**Document section**
Segment Open
The international neutrino observatory IceCube at the South Pole will be considerably expanded in the coming years. In addition to the existing 5160 sensors, a further 700 optical modules will be installed in the perpetual ice of Antarctica. The National Science Foundation in the USA has approved 23 million US dollars for the expansion. The Helmholtz Centres DESY and Karlsruhe Institute of Technology (KIT) are supporting the construction of 430 new optical modules with a total of 5.7 million euros (6.4 million US dollars), which will turn the observatory into a neutrino laboratory. IceCube, for which Germany with a total of nine participating universities and the two Helmholtz Centres is the most important partner after the USA, had published convincing indications last year of a first source of high-energy neutrinos from the cosmos.

“The IceCube upgrade will not only improve neutrino astronomy, but also our knowledge about neutrino itself,” explains DESY scientist Timo Karg, project leader for the optical sensors in the IceCube upgrade. “We have already collected data with IceCube for ten years, and the upgrade will considerably enhance this data.” DESY will build 225 of the new modules, Michigan State University will contribute 205, and the University of Chiba in Japan will supply about 300 of a different type.

Neutrinos are among the most mysterious elementary particles. They hardly interact and can easily traverse entire planets, stars and galaxies – they are therefore often referred to as ghost particles. The neutrino observatory IceCube scours the deep Antarctic ice for the shy elementary particles. Below the surface, its extremely light sensitive Digital Optical Modules, or DOMs, watch out for the bluish glow that high-energy neutrinos from outer space can trigger in their very rare collisions in the ice. On 86 long cables, 5160 DOMs have been lowered up to 2.5 kilometres deep in the transparent ice. From the precise measurement of the so-called Cherenkov light triggered by a neutrino collision, the direction of origin and the energy of the incident particle can be reconstructed. Since neutrinos interact so extremely rarely, IceCube monitors a complete cubic kilometre of underground ice.
Segment Closed
**Dataset excerpts**
Segment Open
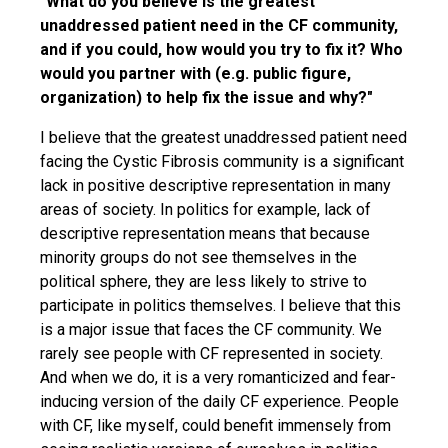
"What do you believe is the greatest
unaddressed patient need in the CF community,
and if you could, how would you try to fix it? Who
would you partner with (e.g. public figure,
organization) to help fix the issue and why?"
I believe that the greatest unaddressed patient need
facing the Cystic Fibrosis community is a significant
lack in positive descriptive representation in many
areas of society. In politics for example, lack of
descriptive representation means that because
minority groups do not see themselves in the
political sphere, they are less likely to strive to
participate in politics themselves. I believe that this
is a major issue that faces the CF community. We
rarely see people with CF represented in society.
And when we do, it is a very romanticized and fear-
inducing version of the daily CF experience. People
with CF, like myself, could benefit immensely from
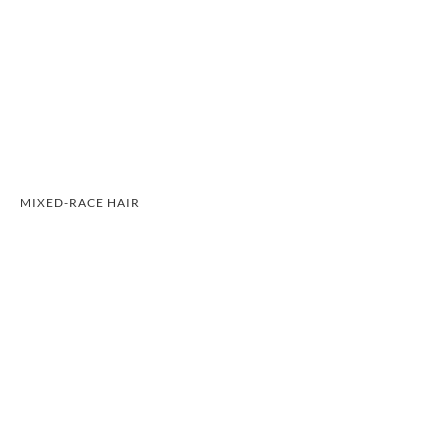
MIXED-RACE HAIR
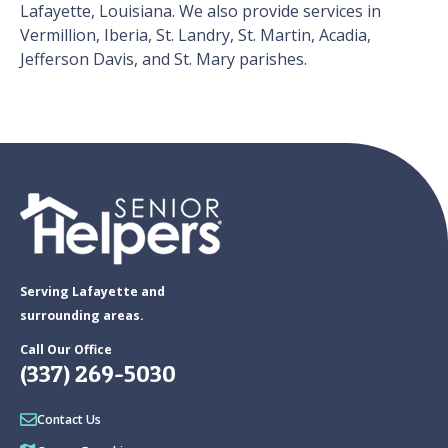
Lafayette, Louisiana. We also provide services in
Vermillion, Iberia, St. Landry, St. Martin, Acadia,
Jefferson Davis, and St. Mary parishes.
Serving Lafayette and
surrounding areas.
Call Our Office
(337) 269-5030
Contact Us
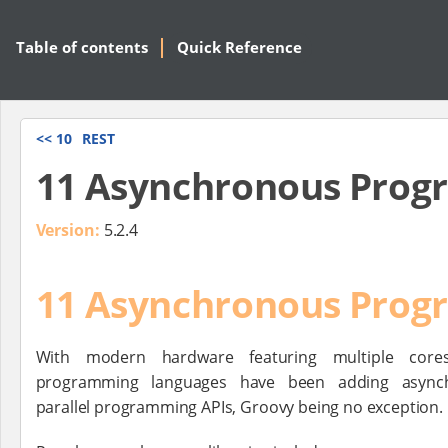
Table of contents
Quick Reference
<<
10
REST
11 Asynchronous Pro
Version:
5.2.4
11 Asynchronous Pro
With modern hardware featuring multiple core
programming languages have been adding asynch
parallel programming APIs, Groovy being no exception.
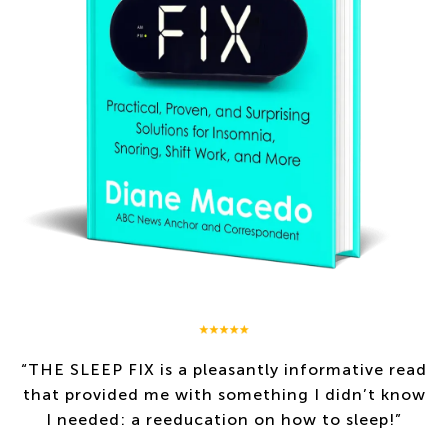
“
THE SLEEP FIX
is a pleasantly informative read
that provided me with something I didn’t know
I needed: a reeducation on how to sleep!”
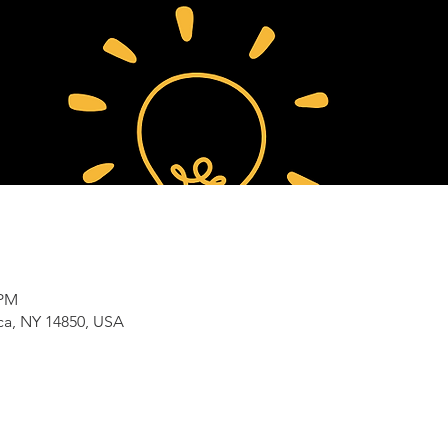
 PM
aca, NY 14850, USA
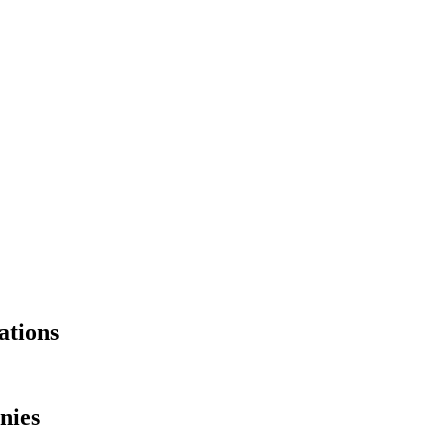
ations
nies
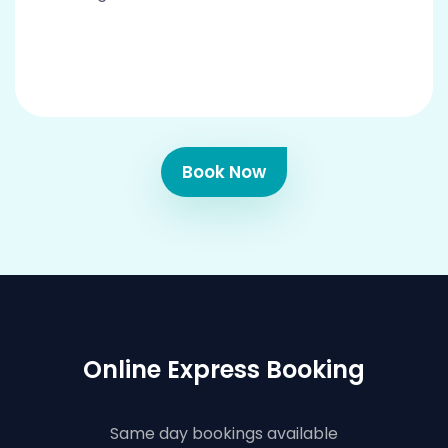
Book Now
Online Express Booking
Same day bookings available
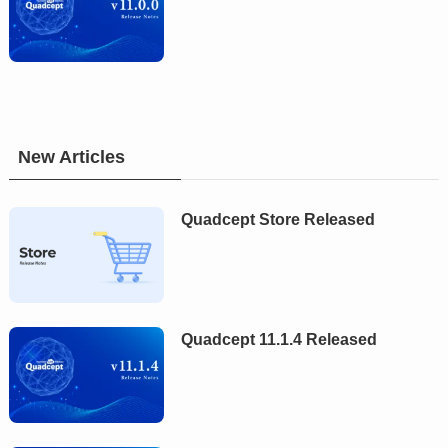
New Articles
Quadcept Store Released
Quadcept 11.1.4 Released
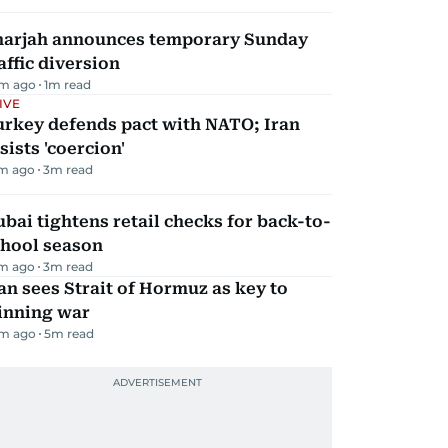
harjah announces temporary Sunday
affic diversion
m ago
1
m read
IVE
urkey defends pact with NATO; Iran
sists 'coercion'
m ago
3
m read
bai tightens retail checks for back-to-
chool season
m ago
3
m read
an sees Strait of Hormuz as key to
inning war
m ago
5
m read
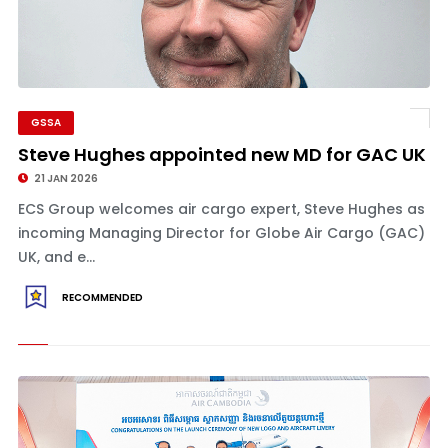
GSSA
Steve Hughes appointed new MD for GAC UK
21 JAN 2026
ECS Group welcomes air cargo expert, Steve Hughes as
incoming Managing Director for Globe Air Cargo (GAC)
UK, and e...
RECOMMENDED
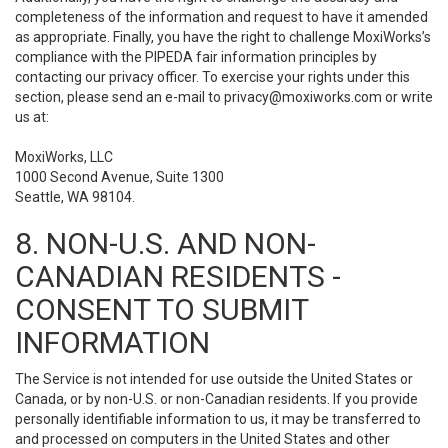
completeness of the information and request to have it amended
as appropriate. Finally, you have the right to challenge MoxiWorks’s
compliance with the PIPEDA fair information principles by
contacting our privacy officer. To exercise your rights under this
section, please send an e-mail to
privacy@moxiworks.com
or write
us at:
MoxiWorks, LLC
1000 Second Avenue, Suite 1300
Seattle, WA 98104.
8. NON-U.S. AND NON-
CANADIAN RESIDENTS -
CONSENT TO SUBMIT
INFORMATION
The Service is not intended for use outside the United States or
Canada, or by non-U.S. or non-Canadian residents. If you provide
personally identifiable information to us, it may be transferred to
and processed on computers in the United States and other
Segment Closed
**Tasks for this exercise**
1. Duplicate the passage on the IceCube expansion from "Neutrinos are among" up to and including "of underground ice.".
2. Express the rows from their start up to and including the line with "organization) to help" as a JSON list of strings, one string per line, leaving out blank lines and the pictures.
The passage on the IceCube expansion and the rows were taken from unrelated sources.

**Answer set**
1.
Neutrinos are among the most mysterious elementary particles. They hardly interact and can easily traverse entire planets, stars and galaxies – they are therefore often referred to as ghost particles. The neutrino observatory IceCube scours the deep Antarctic ice for the shy elementary particles. Below the surface, its extremely light sensitive Digital Optical Modules, or DOMs, watch out for the bluish glow that high-energy neutrinos from outer space can trigger in their very rare collisions in the ice. On 86 long cables, 5160 DOMs have been lowered up to 2.5 kilometres deep in the transparent ice. From the precise measurement of the so-called Cherenkov light triggered by a neutrino collision, the direction of origin and the energy of the incident particle can be reconstructed. Since neutrinos interact so extremely rarely, IceCube monitors a complete cubic kilometre of underground ice.

2.
[
  "\"What do you believe is the greatest",
  "unaddressed patient need in the CF community,",
  "and if you could, how would you try to fix it? Who",
  "would you partner with (e.g. public figure,",
  "organization) to help fix the issue and why?\""
]